In order for the film to work, as with all love stories, there needs to be a tangible chemistry between the two leads. And while Arterton and Debicki, who is especially hypnotic as Woolf, do an amicable job in their respective roles, the script offers them very little to do together that demonstrates the idea that they possess any sort of infatuation with each other. What’s worse, though, is that the movie commits the cardinal sin of simply spouting all information in exposition-heavy dialogue from secondary characters instead of allowing audiences the opportunity to delve into the hearts of these two women. Consequently, nothing about the screenplay dares to venture beyond the shallow surface-level dramatics on show. There is some attempt to thread in a commentary of female empowerment, but even that becomes little more than empty words.

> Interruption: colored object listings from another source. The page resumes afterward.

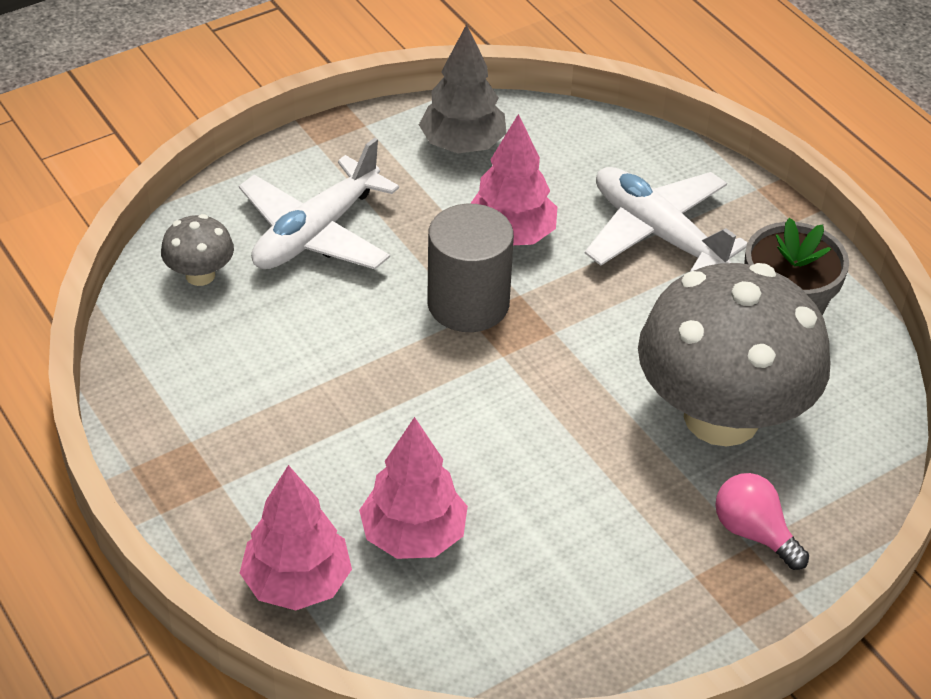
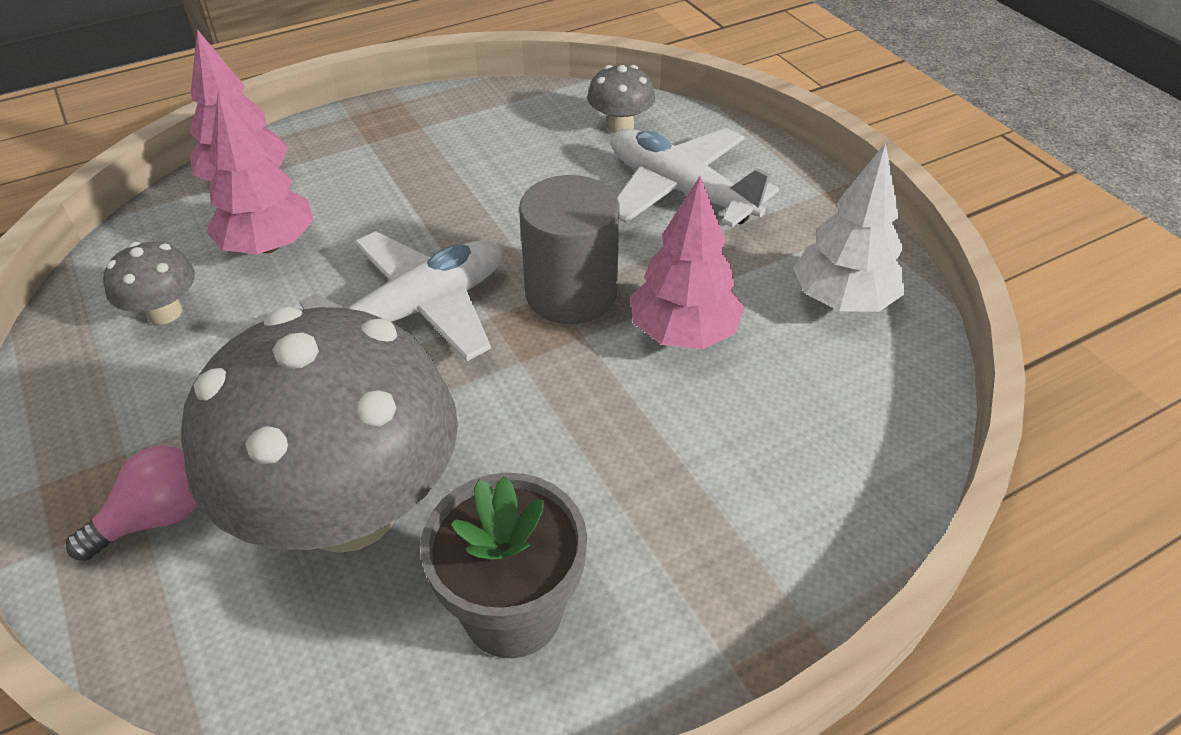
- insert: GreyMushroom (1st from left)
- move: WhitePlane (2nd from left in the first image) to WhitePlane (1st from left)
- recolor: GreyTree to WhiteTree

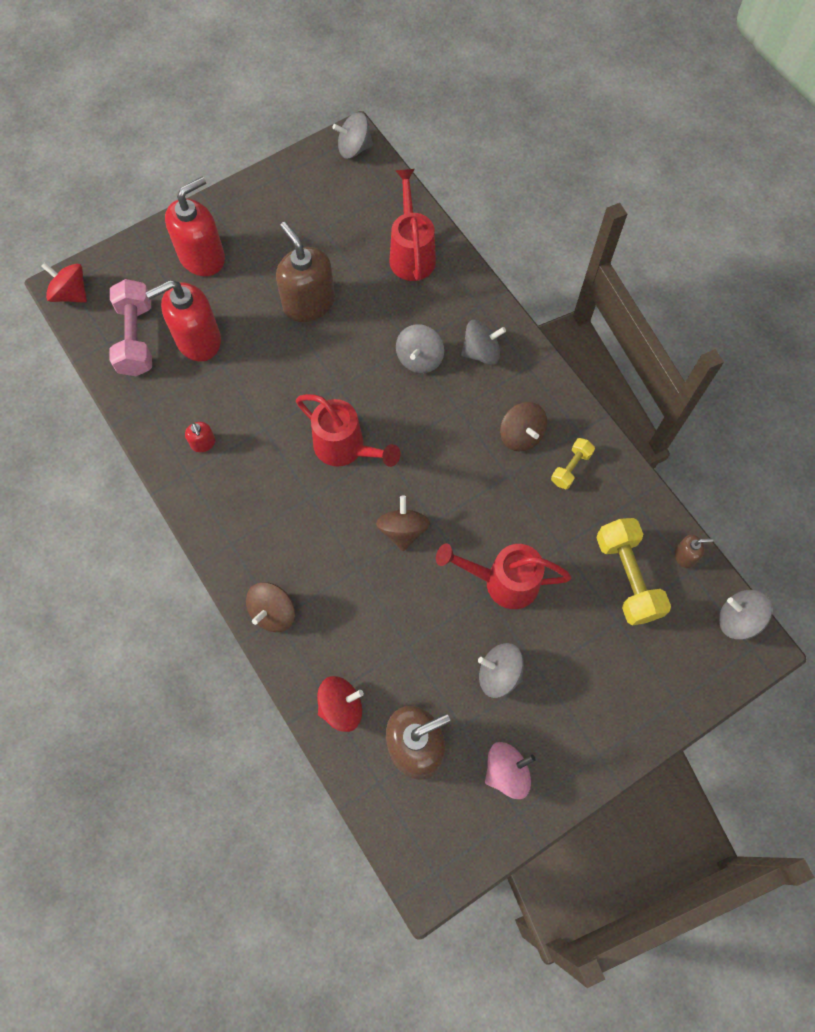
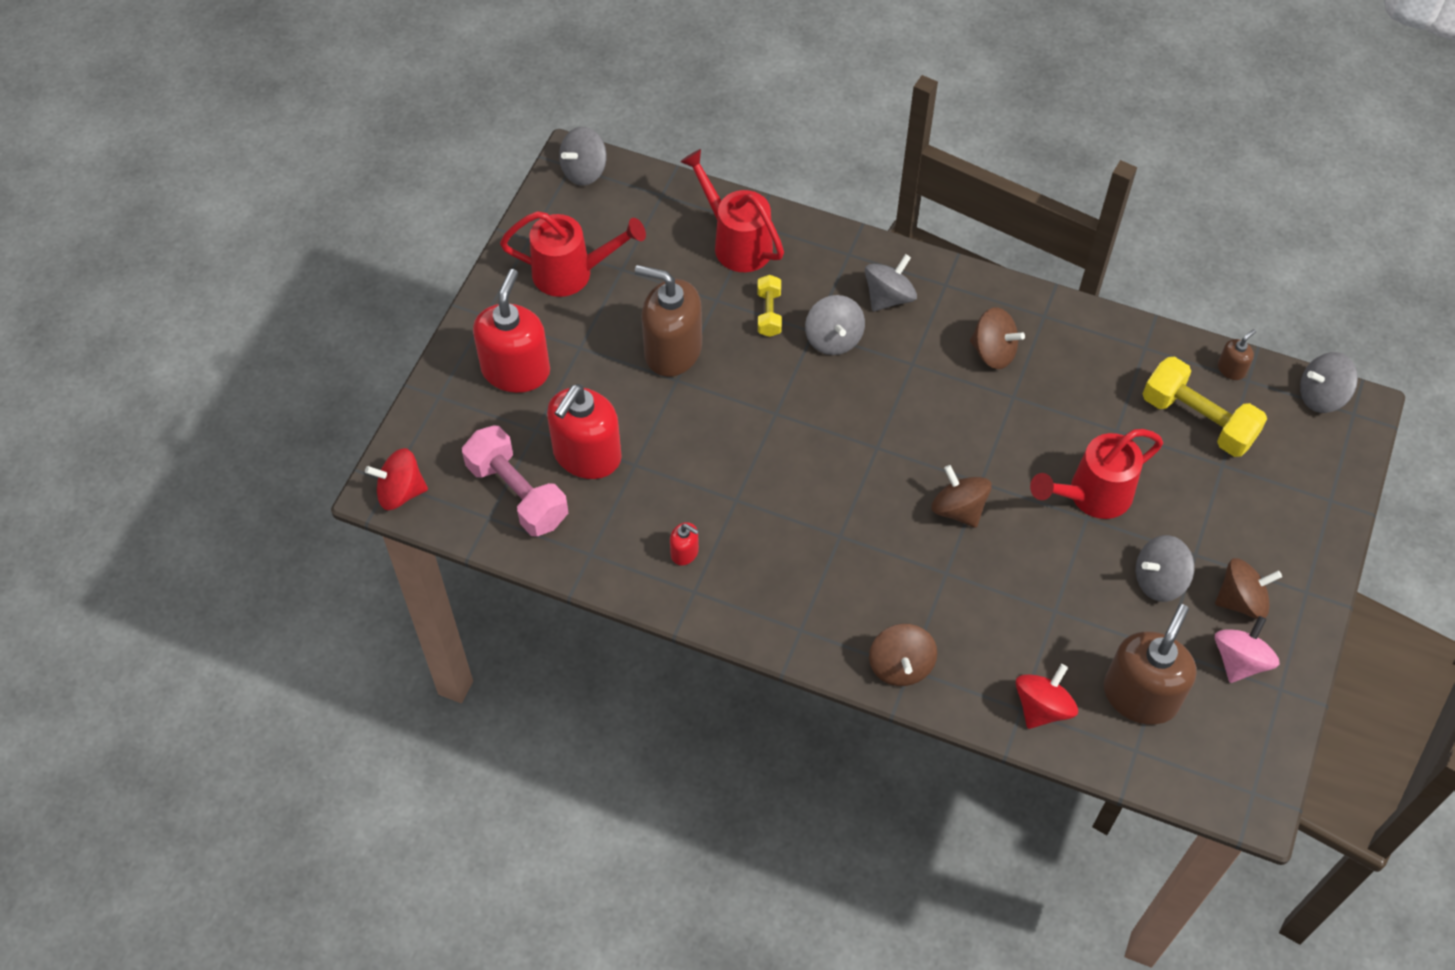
- insert: BrownSpinningTop (4th from left)
- move: RedWateringCan (1st from left)
- move: YellowDumbbell (1st from left)

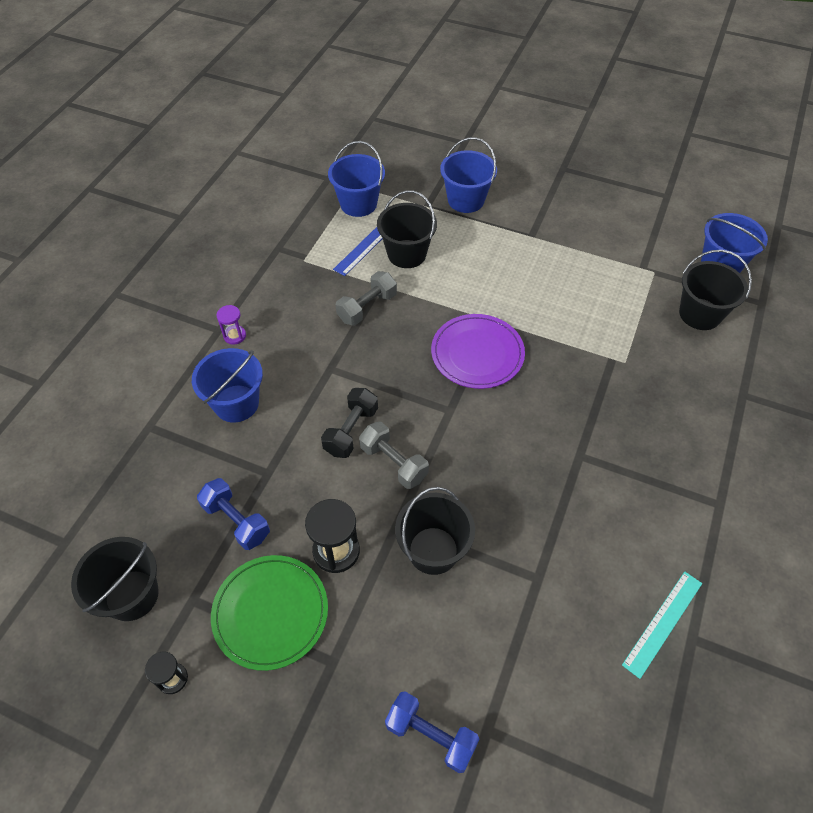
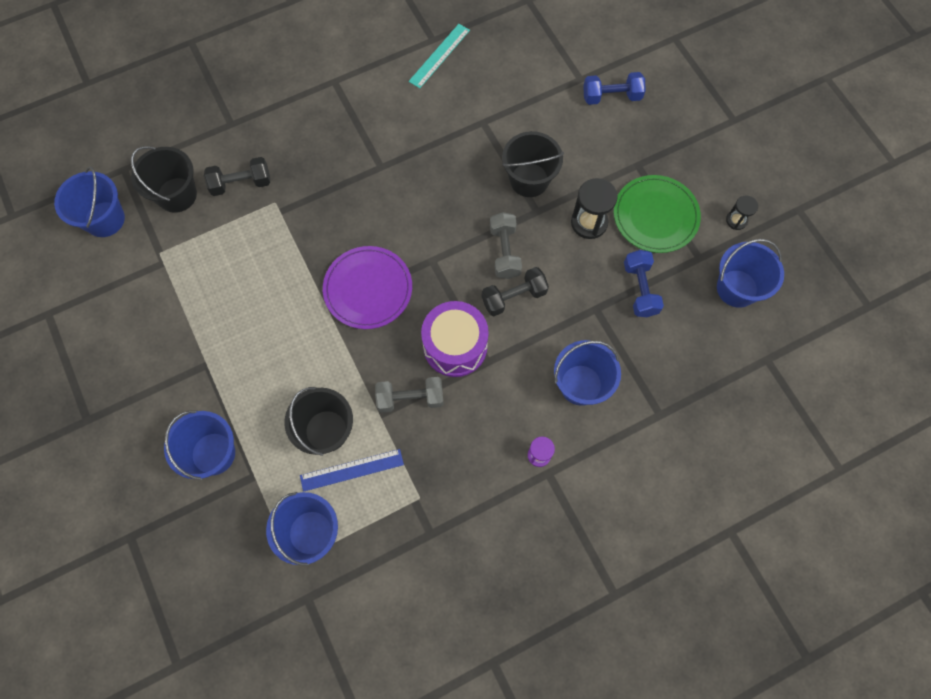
- insert: BlackDumbbell (1st from left)
- insert: PurpleDrum
- recolor: BlackBucket (1st from left) to BlueBucket (5th from left)
- rotate: BlueDumbbell (2nd from left in the first image) 75 degrees counterclockwise
- rotate: TurquoiseRuler 45 degrees counterclockwise

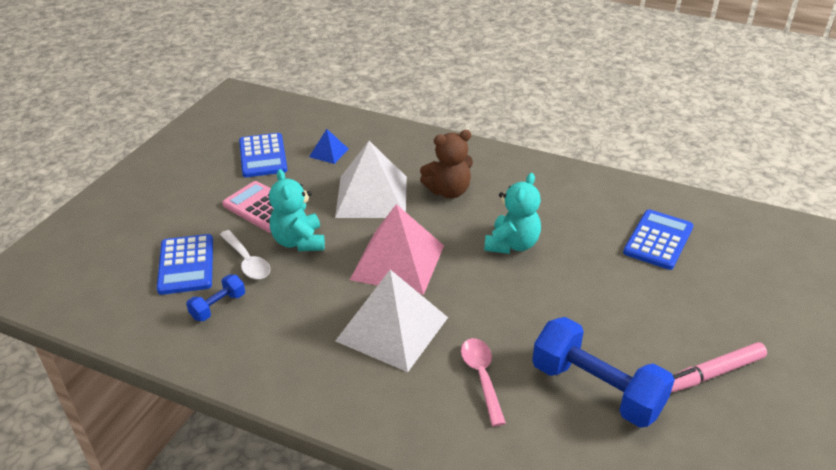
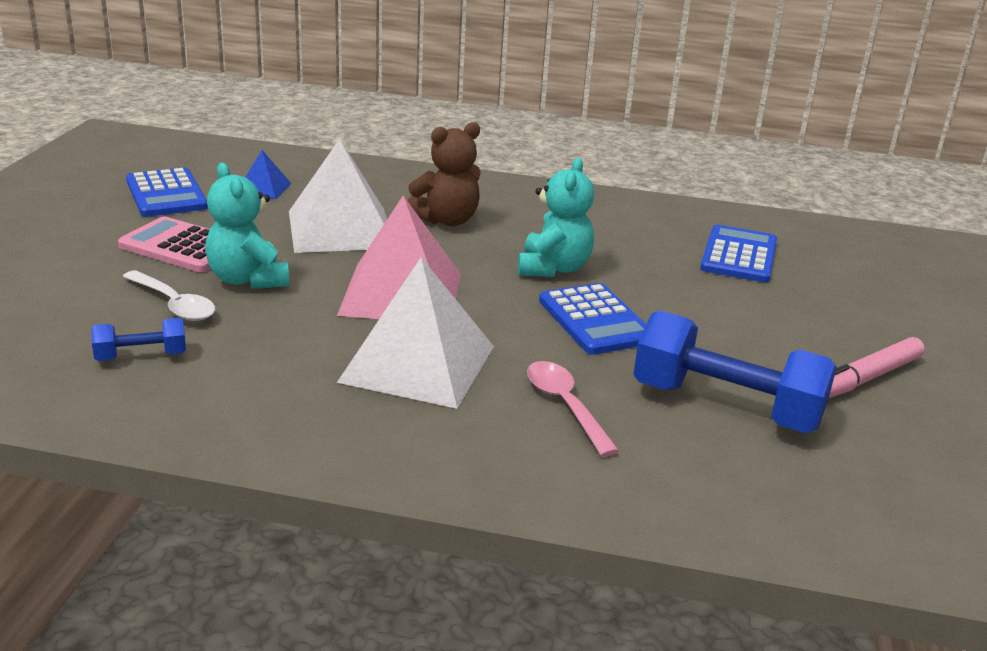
- move: BlueCalculator (1st from left in the first image) to BlueCalculator (2nd from left)
- rotate: BlueDumbbell (1st from left) 45 degrees clockwise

The execution of the film is likewise just as superficial. Its structure is shamelessly repetitive, thrusting viewers into the next scene without establishing anything noteworthy. What special effects are utilised make Birdemic look passable. But by far the worst offender of them all is the hilariously out-of-place and overused electronic soundtrack that works against the tone the rest of the feature is trying to set. Very occasionally, however, all these scattered pieces do align correctly to create some genuinely great moments of filmmaking – one short sequence in which the pair watch an eclipse is a particular highlight.
In spite of the promising subject matter and talented main cast, Vita and Virginia is unfortunately nothing more than a surface level and trivial melodrama that is sure to be quickly forgotten.
Vita and Virginia is released in select cinemas on 5th July 2019.